BEGIN Materials provided

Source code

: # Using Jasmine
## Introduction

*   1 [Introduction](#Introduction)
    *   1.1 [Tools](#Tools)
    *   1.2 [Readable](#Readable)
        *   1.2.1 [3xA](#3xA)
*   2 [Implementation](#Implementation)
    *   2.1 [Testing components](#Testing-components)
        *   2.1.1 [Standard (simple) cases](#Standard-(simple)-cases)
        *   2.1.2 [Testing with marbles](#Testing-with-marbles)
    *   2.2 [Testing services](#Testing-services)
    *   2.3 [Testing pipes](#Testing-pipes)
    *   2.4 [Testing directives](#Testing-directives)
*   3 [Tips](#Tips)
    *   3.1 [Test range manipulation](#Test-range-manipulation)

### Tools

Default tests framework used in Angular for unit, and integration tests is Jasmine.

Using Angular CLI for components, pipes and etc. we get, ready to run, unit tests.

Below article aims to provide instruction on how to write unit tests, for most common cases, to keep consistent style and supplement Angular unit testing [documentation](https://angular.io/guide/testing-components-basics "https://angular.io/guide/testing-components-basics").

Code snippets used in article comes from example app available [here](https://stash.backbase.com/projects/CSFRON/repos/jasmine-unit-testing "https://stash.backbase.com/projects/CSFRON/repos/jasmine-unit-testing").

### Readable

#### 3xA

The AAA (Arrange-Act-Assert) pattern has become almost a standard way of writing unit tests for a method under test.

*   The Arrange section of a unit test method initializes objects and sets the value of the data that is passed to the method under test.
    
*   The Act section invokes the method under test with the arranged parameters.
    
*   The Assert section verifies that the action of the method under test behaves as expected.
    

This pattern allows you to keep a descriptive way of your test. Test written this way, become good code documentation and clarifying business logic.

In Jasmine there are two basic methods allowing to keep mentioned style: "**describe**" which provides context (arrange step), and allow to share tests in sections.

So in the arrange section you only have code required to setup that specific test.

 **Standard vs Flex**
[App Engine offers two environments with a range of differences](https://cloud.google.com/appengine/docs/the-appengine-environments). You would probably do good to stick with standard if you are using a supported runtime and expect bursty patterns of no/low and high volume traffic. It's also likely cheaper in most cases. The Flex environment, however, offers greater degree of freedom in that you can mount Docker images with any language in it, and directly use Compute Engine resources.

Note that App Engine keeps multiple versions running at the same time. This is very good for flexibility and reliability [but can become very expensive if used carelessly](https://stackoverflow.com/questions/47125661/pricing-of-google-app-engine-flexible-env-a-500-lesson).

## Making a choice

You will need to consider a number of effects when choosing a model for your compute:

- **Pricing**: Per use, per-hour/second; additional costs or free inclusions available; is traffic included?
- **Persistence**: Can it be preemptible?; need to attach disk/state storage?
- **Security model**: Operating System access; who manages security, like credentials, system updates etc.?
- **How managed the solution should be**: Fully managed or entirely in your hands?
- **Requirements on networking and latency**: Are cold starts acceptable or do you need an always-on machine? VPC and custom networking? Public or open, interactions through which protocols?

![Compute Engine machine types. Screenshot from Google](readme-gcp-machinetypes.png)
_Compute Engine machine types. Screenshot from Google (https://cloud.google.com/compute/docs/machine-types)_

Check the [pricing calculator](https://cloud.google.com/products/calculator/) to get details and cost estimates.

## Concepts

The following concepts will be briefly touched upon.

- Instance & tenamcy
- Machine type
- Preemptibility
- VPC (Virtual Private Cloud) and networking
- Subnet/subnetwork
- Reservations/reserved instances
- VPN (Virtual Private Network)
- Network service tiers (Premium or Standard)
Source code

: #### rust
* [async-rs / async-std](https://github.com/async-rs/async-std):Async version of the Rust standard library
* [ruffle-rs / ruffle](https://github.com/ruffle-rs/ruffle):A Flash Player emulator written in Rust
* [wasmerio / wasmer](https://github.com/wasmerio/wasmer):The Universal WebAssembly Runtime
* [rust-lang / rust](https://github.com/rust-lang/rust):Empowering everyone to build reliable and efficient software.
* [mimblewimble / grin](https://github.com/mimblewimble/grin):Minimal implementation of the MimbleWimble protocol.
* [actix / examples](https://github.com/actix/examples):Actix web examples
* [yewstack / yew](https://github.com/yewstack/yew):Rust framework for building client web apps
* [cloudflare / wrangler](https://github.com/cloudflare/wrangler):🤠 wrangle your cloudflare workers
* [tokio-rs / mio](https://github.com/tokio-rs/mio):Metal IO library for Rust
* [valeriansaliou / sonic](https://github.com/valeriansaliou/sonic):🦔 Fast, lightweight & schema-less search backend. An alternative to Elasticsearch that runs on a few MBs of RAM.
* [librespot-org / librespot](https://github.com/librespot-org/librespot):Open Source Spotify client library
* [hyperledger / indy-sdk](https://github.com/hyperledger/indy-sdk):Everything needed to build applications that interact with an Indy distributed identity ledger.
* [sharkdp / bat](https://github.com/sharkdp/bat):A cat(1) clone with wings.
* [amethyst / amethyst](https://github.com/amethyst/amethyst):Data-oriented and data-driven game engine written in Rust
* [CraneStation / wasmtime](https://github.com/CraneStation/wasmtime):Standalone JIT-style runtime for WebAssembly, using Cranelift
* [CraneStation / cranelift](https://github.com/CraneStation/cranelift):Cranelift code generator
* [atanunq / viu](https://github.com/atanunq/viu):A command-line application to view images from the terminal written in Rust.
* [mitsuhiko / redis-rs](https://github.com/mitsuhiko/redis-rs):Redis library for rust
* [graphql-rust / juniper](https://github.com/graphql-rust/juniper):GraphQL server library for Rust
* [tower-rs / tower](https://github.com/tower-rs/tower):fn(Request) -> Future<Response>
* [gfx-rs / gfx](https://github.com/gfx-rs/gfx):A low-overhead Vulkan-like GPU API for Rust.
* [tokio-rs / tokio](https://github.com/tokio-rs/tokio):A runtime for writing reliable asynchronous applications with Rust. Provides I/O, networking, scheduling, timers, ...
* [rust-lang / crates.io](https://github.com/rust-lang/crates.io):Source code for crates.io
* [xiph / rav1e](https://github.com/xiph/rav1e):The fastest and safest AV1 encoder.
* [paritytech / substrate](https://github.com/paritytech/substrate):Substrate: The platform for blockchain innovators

END Materials provided

■ Directions
Reproduce all of the records precisely. No word may differ.

■ Response area
Source code

: # Using Jasmine
## Introduction

*   1 [Introduction](#Introduction)
    *   1.1 [Tools](#Tools)
    *   1.2 [Readable](#Readable)
        *   1.2.1 [3xA](#3xA)
*   2 [Implementation](#Implementation)
    *   2.1 [Testing components](#Testing-components)
        *   2.1.1 [Standard (simple) cases](#Standard-(simple)-cases)
        *   2.1.2 [Testing with marbles](#Testing-with-marbles)
    *   2.2 [Testing services](#Testing-services)
    *   2.3 [Testing pipes](#Testing-pipes)
    *   2.4 [Testing directives](#Testing-directives)
*   3 [Tips](#Tips)
    *   3.1 [Test range manipulation](#Test-range-manipulation)

### Tools

Default tests framework used in Angular for unit, and integration tests is Jasmine.

Using Angular CLI for components, pipes and etc. we get, ready to run, unit tests.

Below article aims to provide instruction on how to write unit tests, for most common cases, to keep consistent style and supplement Angular unit testing [documentation](https://angular.io/guide/testing-components-basics "https://angular.io/guide/testing-components-basics").

Code snippets used in article comes from example app available [here](https://stash.backbase.com/projects/CSFRON/repos/jasmine-unit-testing "https://stash.backbase.com/projects/CSFRON/repos/jasmine-unit-testing").

### Readable

#### 3xA

The AAA (Arrange-Act-Assert) pattern has become almost a standard way of writing unit tests for a method under test.

*   The Arrange section of a unit test method initializes objects and sets the value of the data that is passed to the method under test.
    
*   The Act section invokes the method under test with the arranged parameters.
    
*   The Assert section verifies that the action of the method under test behaves as expected.
    

This pattern allows you to keep a descriptive way of your test. Test written this way, become good code documentation and clarifying business logic.

In Jasmine there are two basic methods allowing to keep mentioned style: "**describe**" which provides context (arrange step), and allow to share tests in sections.

So in the arrange section you only have code required to setup that specific test.

 **Standard vs Flex**
[App Engine offers two environments with a range of differences](https://cloud.google.com/appengine/docs/the-appengine-environments). You would probably do good to stick with standard if you are using a supported runtime and expect bursty patterns of no/low and high volume traffic. It's also likely cheaper in most cases. The Flex environment, however, offers greater degree of freedom in that you can mount Docker images with any language in it, and directly use Compute Engine resources.

Note that App Engine keeps multiple versions running at the same time. This is very good for flexibility and reliability [but can become very expensive if used carelessly](https://stackoverflow.com/questions/47125661/pricing-of-google-app-engine-flexible-env-a-500-lesson).

## Making a choice

You will need to consider a number of effects when choosing a model for your compute:

- **Pricing**: Per use, per-hour/second; additional costs or free inclusions available; is traffic included?
- **Persistence**: Can it be preemptible?; need to attach disk/state storage?
- **Security model**: Operating System access; who manages security, like credentials, system updates etc.?
- **How managed the solution should be**: Fully managed or entirely in your hands?
- **Requirements on networking and latency**: Are cold starts acceptable or do you need an always-on machine? VPC and custom networking? Public or open, interactions through which protocols?

![Compute Engine machine types. Screenshot from Google](readme-gcp-machinetypes.png)
_Compute Engine machine types. Screenshot from Google (https://cloud.google.com/compute/docs/machine-types)_

Check the [pricing calculator](https://cloud.google.com/products/calculator/) to get details and cost estimates.

## Concepts

The following concepts will be briefly touched upon.

- Instance & tenamcy
- Machine type
- Preemptibility
- VPC (Virtual Private Cloud) and networking
- Subnet/subnetwork
- Reservations/reserved instances
- VPN (Virtual Private Network)
- Network service tiers (Premium or Standard)
Source code

: #### rust
* [async-rs / async-std](https://github.com/async-rs/async-std):Async version of the Rust standard library
* [ruffle-rs / ruffle](https://github.com/ruffle-rs/ruffle):A Flash Player emulator written in Rust
* [wasmerio / wasmer](https://github.com/wasmerio/wasmer):The Universal WebAssembly Runtime
* [rust-lang / rust](https://github.com/rust-lang/rust):Empowering everyone to build reliable and efficient software.
* [mimblewimble / grin](https://github.com/mimblewimble/grin):Minimal implementation of the MimbleWimble protocol.
* [actix / examples](https://github.com/actix/examples):Actix web examples
* [yewstack / yew](https://github.com/yewstack/yew):Rust framework for building client web apps
* [cloudflare / wrangler](https://github.com/cloudflare/wrangler):🤠 wrangle your cloudflare workers
* [tokio-rs / mio](https://github.com/tokio-rs/mio):Metal IO library for Rust
* [valeriansaliou / sonic](https://github.com/valeriansaliou/sonic):🦔 Fast, lightweight & schema-less search backend. An alternative to Elasticsearch that runs on a few MBs of RAM.
* [librespot-org / librespot](https://github.com/librespot-org/librespot):Open Source Spotify client library
* [hyperledger / indy-sdk](https://github.com/hyperledger/indy-sdk):Everything needed to build applications that interact with an Indy distributed identity ledger.
* [sharkdp / bat](https://github.com/sharkdp/bat):A cat(1) clone with wings.
* [amethyst / amethyst](https://github.com/amethyst/amethyst):Data-oriented and data-driven game engine written in Rust
* [CraneStation / wasmtime](https://github.com/CraneStation/wasmtime):Standalone JIT-style runtime for WebAssembly, using Cranelift
* [CraneStation / cranelift](https://github.com/CraneStation/cranelift):Cranelift code generator
* [atanunq / viu](https://github.com/atanunq/viu):A command-line application to view images from the terminal written in Rust.
* [mitsuhiko / redis-rs](https://github.com/mitsuhiko/redis-rs):Redis library for rust
* [graphql-rust / juniper](https://github.com/graphql-rust/juniper):GraphQL server library for Rust
* [tower-rs / tower](https://github.com/tower-rs/tower):fn(Request) -> Future<Response>
* [gfx-rs / gfx](https://github.com/gfx-rs/gfx):A low-overhead Vulkan-like GPU API for Rust.
* [tokio-rs / tokio](https://github.com/tokio-rs/tokio):A runtime for writing reliable asynchronous applications with Rust. Provides I/O, networking, scheduling, timers, ...
* [rust-lang / crates.io](https://github.com/rust-lang/crates.io):Source code for crates.io
* [xiph / rav1e](https://github.com/xiph/rav1e):The fastest and safest AV1 encoder.
* [paritytech / substrate](https://github.com/paritytech/substrate):Substrate: The platform for blockchain innovators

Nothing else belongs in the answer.